I know that my heart has made promises to itself- they've grown stronger now that Jeremy's gone. But my mind is racing, because as always the music I'm listening to has gotten it wondering, hoping, praying that maybe he's the one I'm waiting for.
Am I still waiting? I want someone in my life just as badly as the next person- but I really don't want to jump into believing anything anymore.
I don't believe you always have the choice of chosing how long someone gets to be in your life. And, I don't want to start anything- not even friendship- with someone who's just going to dissapear in a month or two, because they've gotten tired of me, or they've moved on to more exciting people. I don't want to have to face down the choice again of keeping someone in my life against their will- knowing that out of respect I should dissapear, but wanting so badly to do anything but dissapear. I don't want that unbelievable phonecall ever again... because even though it may be worth it to love and lose, rather than not love- that pain is so fresh in my memory still.

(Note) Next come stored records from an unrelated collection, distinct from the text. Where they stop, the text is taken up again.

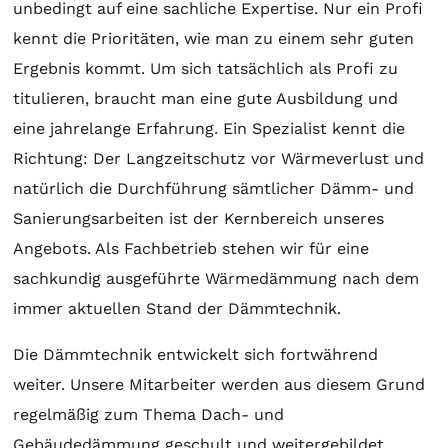
unbedingt auf eine sachliche Expertise. Nur ein Profi
kennt die Prioritäten, wie man zu einem sehr guten
Ergebnis kommt. Um sich tatsächlich als Profi zu
titulieren, braucht man eine gute Ausbildung und
eine jahrelange Erfahrung. Ein Spezialist kennt die
Richtung: Der Langzeitschutz vor Wärmeverlust und
natürlich die Durchführung sämtlicher Dämm- und
Sanierungsarbeiten ist der Kernbereich unseres
Angebots. Als Fachbetrieb stehen wir für eine
sachkundig ausgeführte Wärmedämmung nach dem
immer aktuellen Stand der Dämmtechnik.
Die Dämmtechnik entwickelt sich fortwährend
weiter. Unsere Mitarbeiter werden aus diesem Grund
regelmäßig zum Thema Dach- und
Gebäudedämmung geschult und weitergebildet.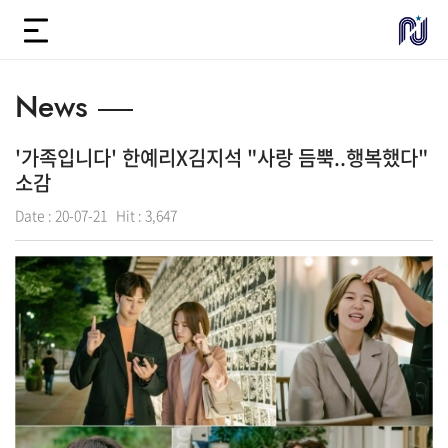
News
'가족입니다' 한예리X김지석 "사랑 듬뿍..행복했다"
소감
Date :
20-07-21
Hit :
3,647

I'm crazy. Why am I even worrying about this? Why does one friendly smile turn my world upside down- is it really that unusual?
For so long, I've been longing for someone to look at me the way he did. To be so friendly, so that it doesn't matter that I'm not such an outgoing person. But I'm scared out of my wits- and I should be. I'm guarding my heart- because my tendancy to jump to conclusions proves itself obnoxious a bit too often... It could've just been a friendly look.
Still, he gave it to me. He gave me something to smile about.